A renowned academic has called for education reform after Thai students scored poorly in maths, reading and science in the latest worldwide Programme for International Student Assessment (Pisa) ratings.
In the most recent 2022 assessment by the Organisation for Economic Co-operation and Development, 15-year-old Thai students scored 394 in maths (down from 419 in the 2018 assessment), 409 in science (down from 426) and 379 in reading (down from 393).
The assessment covered 81 countries and economies and Thai students ranked 58th for maths and science and 64th for reading.
Pisa assesses the knowledge and skills of 15-year-old students in mathematics, reading and science and how well students can solve complex problems, think critically and communicate effectively.
This gives insights into how well education systems are preparing students for real life challenges and future success.
Thailand participated for the first time in Pisa in 2001.
The Pisa 2022 survey focused on mathematics, with reading and science as minor areas and creative thinking as the innovative area of assessment.
Pisa 2022 also included an assessment of young people's financial literacy, which was optional for countries and economies.
Results for mathematics, reading and science were released on Tuesday and the results for creative thinking and financial literacy will be released in 2024.
Some 690,000 students took the assessment in 2022, representing about 29 million 15-year-olds in the schools of the 81 participating countries and economies.
In Thailand, 8,495 students in 279 schools, completed the assessment in mathematics, reading or science, representing about 604,600 15-year-old students (an estimated 75% of the total population of 15-year-olds).
Sompong Jitradab, an education scholar and specialist at the Equitable Education Fund (EEF), told the Bangkok Post that the poor performance of Thai students in the latest Pisa assessment shows the education system is plagued with problems and is outdated.
"Currently, an emphasis is put mainly on rote learning with the primary aim of taking exams and furthering one's education, while Pisa assesses students' analytical skills and practical applications of knowledge in everyday life," Mr Sompong said.
Mr Sompong said malnutrition and online game addictions among Thai students also have an adverse impact on their learning.
"We need to reform the learning curriculum by promoting hands-on learning and the ability to apply knowledge to solve problems, analytical and planning skills -- a major feature of active learning," he said.
"If Thai education is allowed to continue like this, student's performance will fall into a further downward spiral," said Mr Sompong, a former lecturer at Chulalongkorn University's faculty of education.
Education Minister Pol Gen Permpoon Chidchob on Wednesday admitted Thai students had performed poorly in the latest Pisa assessment.
"The Pisa results can be expected. Several factors, such as the Covid-19 outbreak, also had bearings on the performance. But we have to accept the assessment.

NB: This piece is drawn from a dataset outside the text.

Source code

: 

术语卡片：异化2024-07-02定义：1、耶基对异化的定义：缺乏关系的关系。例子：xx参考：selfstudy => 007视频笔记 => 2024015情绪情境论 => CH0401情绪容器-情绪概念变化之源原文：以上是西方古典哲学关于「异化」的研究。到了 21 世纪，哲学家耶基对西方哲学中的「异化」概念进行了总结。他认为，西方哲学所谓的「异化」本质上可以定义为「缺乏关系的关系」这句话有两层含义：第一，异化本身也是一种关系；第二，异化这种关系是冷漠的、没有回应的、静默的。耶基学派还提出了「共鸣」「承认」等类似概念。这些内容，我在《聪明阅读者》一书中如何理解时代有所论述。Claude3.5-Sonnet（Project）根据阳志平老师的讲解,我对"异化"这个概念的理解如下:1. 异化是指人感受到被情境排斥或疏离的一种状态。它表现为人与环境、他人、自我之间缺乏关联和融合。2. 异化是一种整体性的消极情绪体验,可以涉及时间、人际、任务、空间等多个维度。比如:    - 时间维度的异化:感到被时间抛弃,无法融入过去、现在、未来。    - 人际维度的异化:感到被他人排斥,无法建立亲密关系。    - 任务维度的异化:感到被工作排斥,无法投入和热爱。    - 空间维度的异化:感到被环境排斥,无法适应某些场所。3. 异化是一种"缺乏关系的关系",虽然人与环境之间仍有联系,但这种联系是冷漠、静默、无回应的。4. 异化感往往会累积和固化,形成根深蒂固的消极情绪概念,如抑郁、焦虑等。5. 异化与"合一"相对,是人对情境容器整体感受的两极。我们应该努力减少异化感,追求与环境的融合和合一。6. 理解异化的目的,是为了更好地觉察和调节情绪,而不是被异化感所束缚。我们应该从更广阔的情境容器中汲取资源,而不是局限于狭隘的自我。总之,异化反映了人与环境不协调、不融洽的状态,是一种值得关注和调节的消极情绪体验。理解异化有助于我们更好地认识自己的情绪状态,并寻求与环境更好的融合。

"Nonetheless, Thailand is not the only country with poor performance. Other countries also faced the challenge of providing education in the face of the pandemic," he said.
Pol Gen Permpoon said the Education Ministry will now have to devise measures to address the issue of students' poor performance with a panel to be set up to find solutions, and the help of the Education Council, the Institute for the Promotion of Teaching Science and Technology, and the Office of the Basic Education Commission.
"The government and the Education Ministry will solve the problem as quickly as possible to achieve tangible results.
"In the 2025 assessment, Thai student's rankings must improve. If not, I will take responsibility," he said.
Move Forward Party list MP Parit Wacharasindhu said the performance of the education system had declined over the past 10-20 years and the assessment results should make people realise that the education system is now at a critical level.